CPJ hails conviction in journalist murder in El Salvador
|Publisher||Committee to Protect Journalists|
|Publication Date||7 June 2012|
|Cite as||Committee to Protect Journalists, CPJ hails conviction in journalist murder in El Salvador, 7 June 2012, available at: http://www.refworld.org/docid/4fdb2f951a.html [accessed 12 July 2014]|
New York, June 7, 2012 – The Committee to Protect Journalists welcomes the conviction in the 2011 murder of Salvadoran cameraman Alfredo Antonio Hurtado Núñez, but calls on authorities to ensure that the other gunman charged for the crime is brought to justice.
Mara Salvatrucha gangsters attend mass in prison. Members of the gang have been charged with the murder of a journalist. (AP/Luis Romero)
Hurtado, 39, was headed to his job as the night cameraman for Canal 33's "Teleprensa" news program in San Salvador, the capital, on April 25, 2011, when two men shot him multiple times, according to local news reports and CPJ interviews.
On May 31, a Salvadoran court found Jonathan Alexander Martínez Castro guilty in Hurtado's murder and sentenced him to 30 years in prison, according to news reports. Authorities have also charged Marlon Stanley Abrego Rivas, who is currently a fugitive, for the crime, according to news reports.

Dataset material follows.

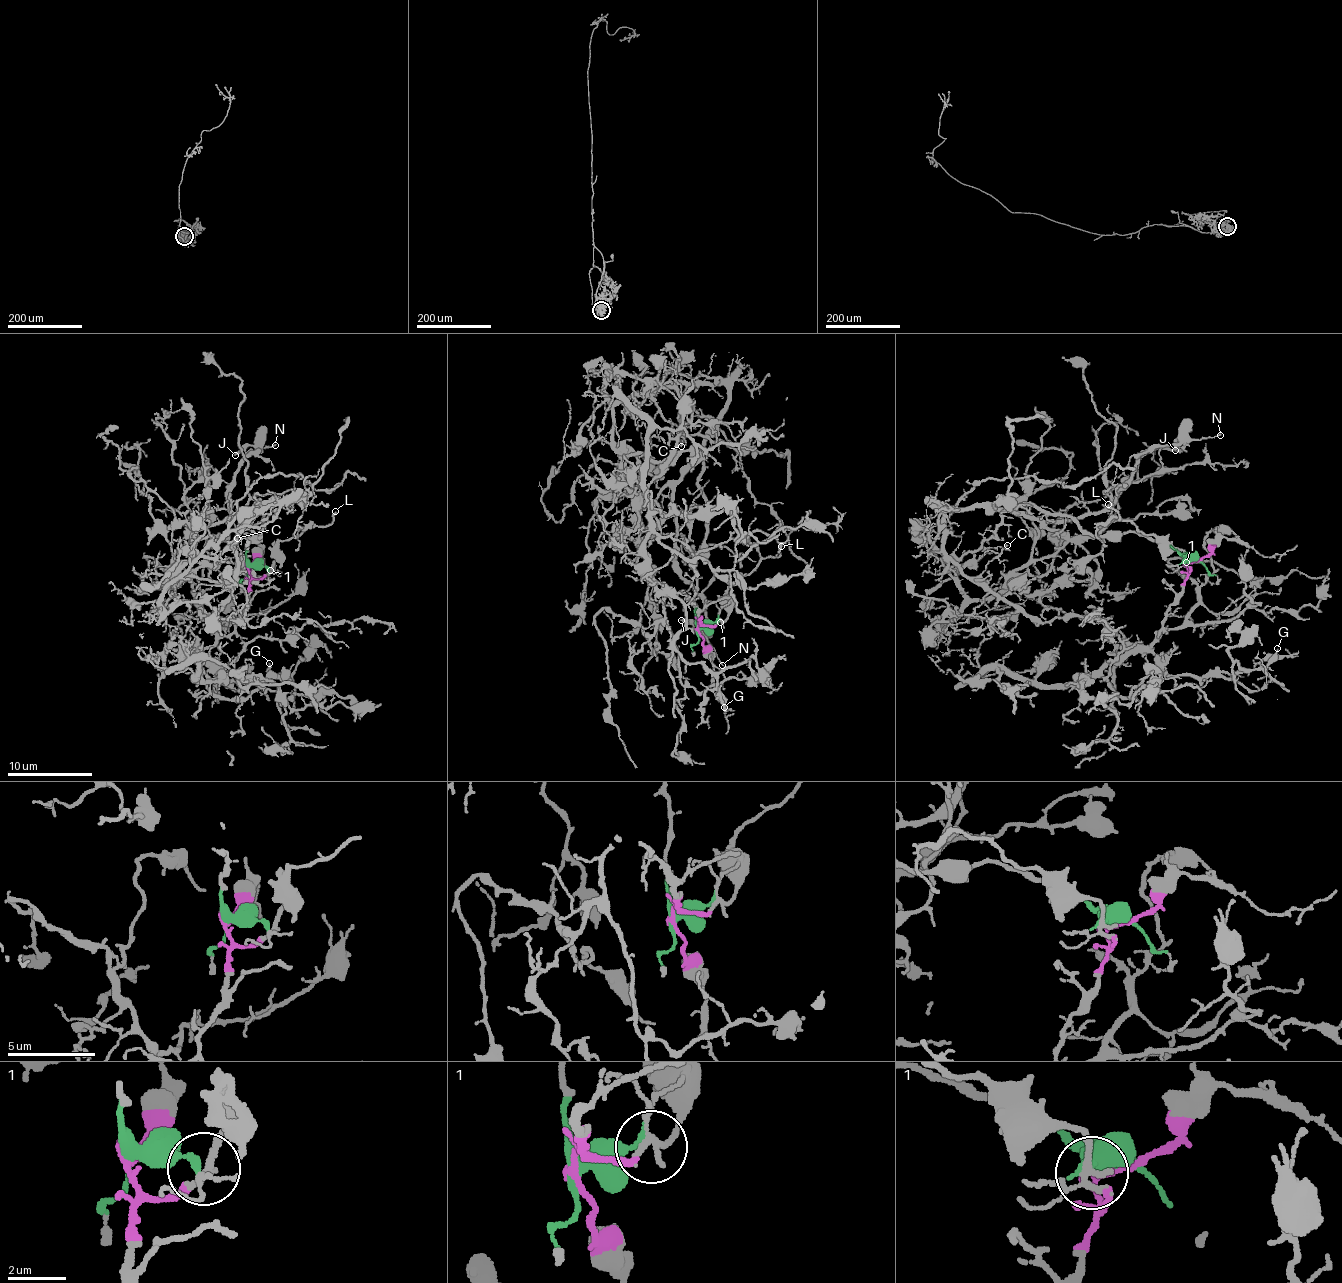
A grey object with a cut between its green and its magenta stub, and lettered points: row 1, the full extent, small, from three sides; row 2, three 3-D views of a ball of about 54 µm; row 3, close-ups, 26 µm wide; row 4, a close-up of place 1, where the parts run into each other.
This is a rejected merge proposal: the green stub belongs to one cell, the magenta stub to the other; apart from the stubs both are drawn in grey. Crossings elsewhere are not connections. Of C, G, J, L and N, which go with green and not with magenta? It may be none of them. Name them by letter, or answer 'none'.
C, J, N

Authorities reported that the men, who are members of the violent Mara Salvatrucha (MS-13) gang, targeted Hurtado because they believed he had identified another MS-13 gang member to the police as the perpetrator of a murder. News accounts reported that the gang members suspected the journalist because they knew he covered police operations against local gangs for Canal 33.
"We welcome this conviction as a rare blow against impunity, which sends a clear message to those who use violent means to silence journalists," said CPJ Americas Senior Program Coordinator Carlos Lauría. "Authorities in El Salvador must now ensure the other gunman is brought to justice."

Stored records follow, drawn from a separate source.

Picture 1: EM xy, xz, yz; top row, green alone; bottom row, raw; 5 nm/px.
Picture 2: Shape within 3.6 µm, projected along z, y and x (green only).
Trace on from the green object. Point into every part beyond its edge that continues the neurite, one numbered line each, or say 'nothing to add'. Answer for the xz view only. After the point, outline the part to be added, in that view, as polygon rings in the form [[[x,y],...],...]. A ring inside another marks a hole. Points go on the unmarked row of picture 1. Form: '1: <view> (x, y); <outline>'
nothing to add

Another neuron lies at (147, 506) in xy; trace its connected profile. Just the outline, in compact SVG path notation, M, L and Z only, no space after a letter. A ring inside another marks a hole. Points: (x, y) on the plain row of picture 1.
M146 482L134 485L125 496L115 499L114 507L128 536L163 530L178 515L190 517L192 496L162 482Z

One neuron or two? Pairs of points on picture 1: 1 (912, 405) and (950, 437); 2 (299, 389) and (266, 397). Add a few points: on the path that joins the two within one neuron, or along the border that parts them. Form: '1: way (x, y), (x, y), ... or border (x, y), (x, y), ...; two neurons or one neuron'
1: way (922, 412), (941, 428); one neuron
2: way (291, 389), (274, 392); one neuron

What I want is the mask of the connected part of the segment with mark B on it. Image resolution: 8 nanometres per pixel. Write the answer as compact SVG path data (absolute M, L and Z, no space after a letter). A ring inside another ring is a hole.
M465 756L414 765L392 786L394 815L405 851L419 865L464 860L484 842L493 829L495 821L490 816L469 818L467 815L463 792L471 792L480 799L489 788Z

CPJ research has found that journalists covering El Salvador's widespread gang violence often risk becoming targets themselves. In March, after the Salvadoran online newsmagazine El Faro exposed a secret government deal with criminal gangs, a government official said El Faro journalists could be in danger for their reporting, but did not offer any protection. In 2009, Christian Poveda, a French-Spanish filmmaker who had documented gang violence in the country for decades, was slain by members of the rival Mara 18 gang.